Kayaking Lake Nasser. Day 3 - Success & Betrayal

Click on image to play video (high speed connection advised).

LOCATION: 3 nautical miles south of Abu Simbel - Egypt
Longitude: N:22deg.19'50.
Latitude: E: 031deg.36'53.
Kms from Djibouti: 3,392 kms

The precautionary decision to bail from my hideout earlier yesterday afternoon was either been a well-judged one that kept me from premature capture by the authorities or a paranoid one made completely out of proportion to the real likelihood of being caught. I will never know the truth of course, but the events of the last two days since have convinced me that it was definitely the right thing to do. Very often in such situations one's gut makes the right decision.

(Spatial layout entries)
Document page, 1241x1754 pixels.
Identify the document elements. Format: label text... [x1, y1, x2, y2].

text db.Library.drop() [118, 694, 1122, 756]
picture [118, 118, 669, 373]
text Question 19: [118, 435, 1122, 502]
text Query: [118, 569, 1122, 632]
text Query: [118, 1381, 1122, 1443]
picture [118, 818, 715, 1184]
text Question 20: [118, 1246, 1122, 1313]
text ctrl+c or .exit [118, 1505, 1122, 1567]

• **WHAT TO WORK ON**
**A.** Echo the Lake Nasser kayaking account between "Kayaking Lake Nasser." and "Longitude: N:22deg.19'50.", inclusive.
**B.** Does the Lake Nasser kayaking account agree with each statement? For each, answer yes or no and quote the deciding words. (i) The location is given as south of Abu Simbel. (ii) The distance from Djibouti is given as 3,392 kms. (iii) The decision to leave the hideout was made in the morning.
**C.** Write the next part of the Lake Nasser kayaking account, picking up after its final sentence.

• **RESPONSES BY TASK**
**A.**
Kayaking Lake Nasser. Day 3 - Success & Betrayal

Click on image to play video (high speed connection advised).

LOCATION: 3 nautical miles south of Abu Simbel - Egypt
Longitude: N:22deg.19'50.

**B.**
(i) Yes: "3 nautical miles south of Abu Simbel - Egypt"
(ii) Yes: "Kms from Djibouti: 3,392 kms"
(iii) No: "earlier yesterday afternoon"

**C.**
By 8.30 pm the light had faded sufficiently to allow continue paddling northward to my goal of Abu Simbel. It is here that a sealed road begins again all the way through to Europe. If I could just get to Abu Simbel, I was one [big] step closer to completing the circumnavigation. But if I was caught beforehand, even just a few hundred yards before making landfall, the only choice would be to backtrack thousands of miles to Mumbai in India (where Sher and I had started pedaling across the Arabian Sea in Moksha back in late February) and pursue an entirely different route to Europe via Pakistan and Iran: thousands of extra miles and thousands of wasted dollars - all over a piddly little bit of water. But unfortunately a crucial piddly little bit of water to complete by human powered means in order to ensure a legitimate circumnavigation. So much rested on this final night.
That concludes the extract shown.